Morning in Zagreb, with a focus on the Harmica

This morning I shopped in Dolac market, walked through the Harmica to Trg bana Jelačića, and returned home.

Dolac Market is a market in the center of Zagreb, where vendors sit under bright red umbrellas showcasing vegetables, fruit, herbs, nuts, and honey. The outdoor market sits directly on top of the indoor market, and one can navigate between the two through sets of stairs. Today I shopped (as I always shop) in the outdoor market. It’s a Saturday, so it was especially bustling, bumping into Croatians and tourists in the too-narrow aisles.
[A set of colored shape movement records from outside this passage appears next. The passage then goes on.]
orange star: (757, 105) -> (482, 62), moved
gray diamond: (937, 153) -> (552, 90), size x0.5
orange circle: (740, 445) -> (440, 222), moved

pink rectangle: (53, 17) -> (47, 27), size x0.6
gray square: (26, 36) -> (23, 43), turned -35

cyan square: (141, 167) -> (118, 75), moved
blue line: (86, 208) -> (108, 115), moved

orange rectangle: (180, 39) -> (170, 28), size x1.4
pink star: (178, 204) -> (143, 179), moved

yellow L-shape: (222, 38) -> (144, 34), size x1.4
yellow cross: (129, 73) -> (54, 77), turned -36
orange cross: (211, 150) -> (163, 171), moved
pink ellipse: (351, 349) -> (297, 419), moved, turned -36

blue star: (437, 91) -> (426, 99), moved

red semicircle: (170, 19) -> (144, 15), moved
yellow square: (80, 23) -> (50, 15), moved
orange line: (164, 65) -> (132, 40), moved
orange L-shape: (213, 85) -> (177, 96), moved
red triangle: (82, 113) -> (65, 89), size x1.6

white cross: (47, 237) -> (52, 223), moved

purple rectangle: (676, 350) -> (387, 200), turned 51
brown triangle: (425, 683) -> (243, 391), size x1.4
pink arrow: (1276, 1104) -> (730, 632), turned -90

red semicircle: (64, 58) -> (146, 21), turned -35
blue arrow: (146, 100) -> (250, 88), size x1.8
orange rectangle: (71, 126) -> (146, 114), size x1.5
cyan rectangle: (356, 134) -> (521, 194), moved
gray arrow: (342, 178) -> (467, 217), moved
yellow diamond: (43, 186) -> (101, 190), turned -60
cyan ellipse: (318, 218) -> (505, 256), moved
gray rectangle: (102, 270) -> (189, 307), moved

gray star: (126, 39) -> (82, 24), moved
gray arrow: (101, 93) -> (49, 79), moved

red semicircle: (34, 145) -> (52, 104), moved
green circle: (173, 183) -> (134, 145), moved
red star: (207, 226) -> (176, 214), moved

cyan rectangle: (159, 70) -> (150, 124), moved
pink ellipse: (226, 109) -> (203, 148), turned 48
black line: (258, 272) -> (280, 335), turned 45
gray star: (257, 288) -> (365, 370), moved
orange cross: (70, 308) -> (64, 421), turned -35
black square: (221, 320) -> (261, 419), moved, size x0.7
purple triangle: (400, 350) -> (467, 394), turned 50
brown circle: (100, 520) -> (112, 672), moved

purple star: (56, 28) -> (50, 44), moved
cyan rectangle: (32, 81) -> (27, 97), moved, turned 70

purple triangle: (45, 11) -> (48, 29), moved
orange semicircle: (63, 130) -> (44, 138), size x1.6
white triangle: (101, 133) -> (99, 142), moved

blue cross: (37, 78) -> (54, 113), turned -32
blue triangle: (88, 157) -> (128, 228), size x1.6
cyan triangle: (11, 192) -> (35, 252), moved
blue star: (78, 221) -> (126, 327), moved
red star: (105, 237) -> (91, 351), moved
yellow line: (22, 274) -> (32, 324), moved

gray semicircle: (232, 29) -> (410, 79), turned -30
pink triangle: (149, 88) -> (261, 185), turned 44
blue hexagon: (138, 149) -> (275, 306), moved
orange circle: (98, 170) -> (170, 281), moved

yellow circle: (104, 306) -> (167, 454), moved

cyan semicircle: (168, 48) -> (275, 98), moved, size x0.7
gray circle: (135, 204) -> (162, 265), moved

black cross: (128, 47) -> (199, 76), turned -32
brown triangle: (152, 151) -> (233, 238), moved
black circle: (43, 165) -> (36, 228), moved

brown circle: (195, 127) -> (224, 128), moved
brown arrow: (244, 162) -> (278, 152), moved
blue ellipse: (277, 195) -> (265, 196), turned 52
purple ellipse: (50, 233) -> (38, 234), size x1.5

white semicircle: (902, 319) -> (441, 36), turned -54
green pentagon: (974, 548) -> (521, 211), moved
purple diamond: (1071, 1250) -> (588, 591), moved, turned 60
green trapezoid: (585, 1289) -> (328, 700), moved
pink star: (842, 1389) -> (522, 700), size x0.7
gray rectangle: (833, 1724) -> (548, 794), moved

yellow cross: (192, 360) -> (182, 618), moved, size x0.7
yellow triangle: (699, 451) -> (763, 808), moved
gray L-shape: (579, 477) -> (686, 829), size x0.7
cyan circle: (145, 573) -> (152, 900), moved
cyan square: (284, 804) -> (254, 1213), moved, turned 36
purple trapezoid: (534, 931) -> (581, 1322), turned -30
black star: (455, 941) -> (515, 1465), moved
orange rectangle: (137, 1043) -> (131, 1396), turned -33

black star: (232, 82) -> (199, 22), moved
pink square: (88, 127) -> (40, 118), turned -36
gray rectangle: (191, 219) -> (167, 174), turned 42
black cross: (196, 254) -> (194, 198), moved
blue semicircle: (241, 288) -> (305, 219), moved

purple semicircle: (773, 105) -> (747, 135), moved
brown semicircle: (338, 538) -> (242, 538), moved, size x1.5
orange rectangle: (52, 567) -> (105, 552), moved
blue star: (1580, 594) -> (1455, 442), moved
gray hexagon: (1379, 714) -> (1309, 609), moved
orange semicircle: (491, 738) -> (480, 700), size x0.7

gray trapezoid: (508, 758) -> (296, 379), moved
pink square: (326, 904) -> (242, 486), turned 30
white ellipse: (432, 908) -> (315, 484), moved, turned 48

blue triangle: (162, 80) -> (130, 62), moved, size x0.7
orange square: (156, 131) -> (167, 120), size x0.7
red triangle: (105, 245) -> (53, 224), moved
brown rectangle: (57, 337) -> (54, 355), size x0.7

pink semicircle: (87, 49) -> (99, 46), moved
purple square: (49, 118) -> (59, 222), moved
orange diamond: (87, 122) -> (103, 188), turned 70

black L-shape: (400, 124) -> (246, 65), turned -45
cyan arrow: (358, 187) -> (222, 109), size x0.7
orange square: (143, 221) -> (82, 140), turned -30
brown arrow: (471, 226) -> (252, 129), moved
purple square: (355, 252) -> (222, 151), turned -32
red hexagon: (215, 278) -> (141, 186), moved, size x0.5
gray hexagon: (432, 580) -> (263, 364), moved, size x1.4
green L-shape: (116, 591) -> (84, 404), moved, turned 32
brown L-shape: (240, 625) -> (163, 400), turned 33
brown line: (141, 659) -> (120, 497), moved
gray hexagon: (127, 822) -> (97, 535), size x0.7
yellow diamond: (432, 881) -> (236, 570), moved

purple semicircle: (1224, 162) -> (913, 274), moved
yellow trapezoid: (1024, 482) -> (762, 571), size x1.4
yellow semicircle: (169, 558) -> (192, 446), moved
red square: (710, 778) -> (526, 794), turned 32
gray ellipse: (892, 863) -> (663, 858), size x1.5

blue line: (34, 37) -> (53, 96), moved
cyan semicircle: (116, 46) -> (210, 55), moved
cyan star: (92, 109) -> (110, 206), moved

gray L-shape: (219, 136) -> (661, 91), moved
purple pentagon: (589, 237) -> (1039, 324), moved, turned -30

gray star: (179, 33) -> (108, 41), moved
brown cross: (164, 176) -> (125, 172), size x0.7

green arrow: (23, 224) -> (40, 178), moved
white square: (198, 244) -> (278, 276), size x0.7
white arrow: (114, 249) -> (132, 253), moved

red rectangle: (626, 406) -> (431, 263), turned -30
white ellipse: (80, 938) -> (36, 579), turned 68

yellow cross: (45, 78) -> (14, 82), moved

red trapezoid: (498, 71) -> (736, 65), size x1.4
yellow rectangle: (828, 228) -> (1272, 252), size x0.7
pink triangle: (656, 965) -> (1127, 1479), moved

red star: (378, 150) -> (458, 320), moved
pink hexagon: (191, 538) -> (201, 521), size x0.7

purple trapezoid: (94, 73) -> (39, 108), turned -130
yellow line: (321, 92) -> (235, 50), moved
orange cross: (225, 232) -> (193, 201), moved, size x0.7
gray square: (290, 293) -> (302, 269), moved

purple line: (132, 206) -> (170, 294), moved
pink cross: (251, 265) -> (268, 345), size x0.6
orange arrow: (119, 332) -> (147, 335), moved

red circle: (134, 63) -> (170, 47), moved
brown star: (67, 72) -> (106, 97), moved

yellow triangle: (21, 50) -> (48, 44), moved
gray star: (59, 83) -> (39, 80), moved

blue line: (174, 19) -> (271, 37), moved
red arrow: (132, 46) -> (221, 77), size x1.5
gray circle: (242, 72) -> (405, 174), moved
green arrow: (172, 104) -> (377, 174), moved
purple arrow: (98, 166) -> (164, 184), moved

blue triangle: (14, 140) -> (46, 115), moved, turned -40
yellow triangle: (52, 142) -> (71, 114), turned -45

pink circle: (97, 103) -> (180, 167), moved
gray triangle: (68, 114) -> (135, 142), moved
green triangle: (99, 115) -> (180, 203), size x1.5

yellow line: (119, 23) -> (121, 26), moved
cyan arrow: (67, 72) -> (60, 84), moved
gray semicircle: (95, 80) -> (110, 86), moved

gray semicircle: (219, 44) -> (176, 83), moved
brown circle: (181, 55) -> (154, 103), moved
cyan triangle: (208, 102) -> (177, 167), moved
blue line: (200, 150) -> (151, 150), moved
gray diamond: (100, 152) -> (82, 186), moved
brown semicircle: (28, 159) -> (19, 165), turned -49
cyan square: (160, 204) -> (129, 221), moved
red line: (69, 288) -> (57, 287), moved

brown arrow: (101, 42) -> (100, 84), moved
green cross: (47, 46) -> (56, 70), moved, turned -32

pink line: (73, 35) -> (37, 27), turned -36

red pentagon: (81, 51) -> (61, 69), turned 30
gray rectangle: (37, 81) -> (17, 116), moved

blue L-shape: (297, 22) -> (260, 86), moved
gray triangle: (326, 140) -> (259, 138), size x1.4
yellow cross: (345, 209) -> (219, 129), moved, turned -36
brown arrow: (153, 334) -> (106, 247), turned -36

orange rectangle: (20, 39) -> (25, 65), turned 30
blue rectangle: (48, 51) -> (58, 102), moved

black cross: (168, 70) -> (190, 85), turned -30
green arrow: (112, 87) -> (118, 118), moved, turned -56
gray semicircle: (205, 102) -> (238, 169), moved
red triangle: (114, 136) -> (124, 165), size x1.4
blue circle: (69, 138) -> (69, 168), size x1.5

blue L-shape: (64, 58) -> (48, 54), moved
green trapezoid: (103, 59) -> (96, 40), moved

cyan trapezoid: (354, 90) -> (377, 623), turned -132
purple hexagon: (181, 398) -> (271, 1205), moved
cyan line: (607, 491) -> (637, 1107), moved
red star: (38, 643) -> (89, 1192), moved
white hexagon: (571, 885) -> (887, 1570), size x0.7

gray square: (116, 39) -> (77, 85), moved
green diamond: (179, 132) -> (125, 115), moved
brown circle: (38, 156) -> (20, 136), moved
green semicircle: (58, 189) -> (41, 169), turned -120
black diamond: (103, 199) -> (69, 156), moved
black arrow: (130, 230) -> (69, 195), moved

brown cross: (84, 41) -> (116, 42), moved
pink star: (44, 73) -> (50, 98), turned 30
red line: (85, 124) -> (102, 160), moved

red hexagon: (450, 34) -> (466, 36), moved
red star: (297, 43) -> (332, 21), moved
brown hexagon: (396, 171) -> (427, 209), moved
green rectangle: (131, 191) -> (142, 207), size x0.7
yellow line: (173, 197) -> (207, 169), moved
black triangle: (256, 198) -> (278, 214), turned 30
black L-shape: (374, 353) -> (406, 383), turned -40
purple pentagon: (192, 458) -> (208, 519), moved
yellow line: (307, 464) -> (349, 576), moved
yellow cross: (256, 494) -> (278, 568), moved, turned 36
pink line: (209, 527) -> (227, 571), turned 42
After buying some tomatoes and garlic for dinner, I walked down the stairs of Dolac market and into the Harmica. The Harmica is a strange passageway that connects Dolac to the Trg bana Jelačića, which is the jumbly, difficult-to-pronounce name of the central square. Recently I have been rather drawn to the Harmica, because it contains the most interesting, eerie, spiral staircases. It feels like a disturbing relic of Communism, some decaying scrap of the non-charming past. An attempt at Modernism, but too cold to suffice, incompatible with the Western canon. It contains the strangest cylindrical lighting fixtures, which protrude perpendicularly from the ceiling. It seems there are never more than a handful of working lights in this space at a time.

Walking in from Dolac towards the Trg:

Looking back through the Harmica towards Dolac:

Aside from this overwhelming structure, there are also strange shops in the Harmica. One is Vladimir’s jewelry. You can see a small glimmer of this space in the lower photo, the warm illuminated windows below the stairs. The jewelry here is an assortment of flamboyant costume necklaces, rings, and earrings.

The parallel but oppositely-ascending (see top photo) spiral staircases in this space are always closed by large, white, metal gates. I doubt I will ever be able to see Harmica’s contents beyond the ground floor. I read somewhere that the upper levels contain apartments, but I have yet to see evidence of this. Often I stand in the center of the Harmica, in the space exactly between the spiral staircases, and look upward to see the stacked layers of curved, criss-crossing stairs. It all forms a concentric pattern, repetitive squares with rounded corners. A window in the ceiling of the Harmica allows me to see the full extent of this pattern, but it also proves too bright to gaze at for long.

I exit and reach the Trg bana Jelačića. Here, there is a massive statue of General/Count Josip Jelačić on horseback, triumphantly raising his sword. Looking backward, the internal harshness of the Harmica is disguised by a beautiful, pale yellow exterior. In the photo below you can see a sliver of the General, and you can see the frilly, lemony exterior of the Harmica. The tiny archway directly above the red-coated woman’s head is the entrance to the Harmica, the portal to Dolac.

There is something about the Harmica that seems to summarize the entirety of Zagreb. The internal macabre relic of Communism, the beautiful, traditional, European exterior… Zagreb is full of awkward visual clashes such as this, the mesh between charm and grimness.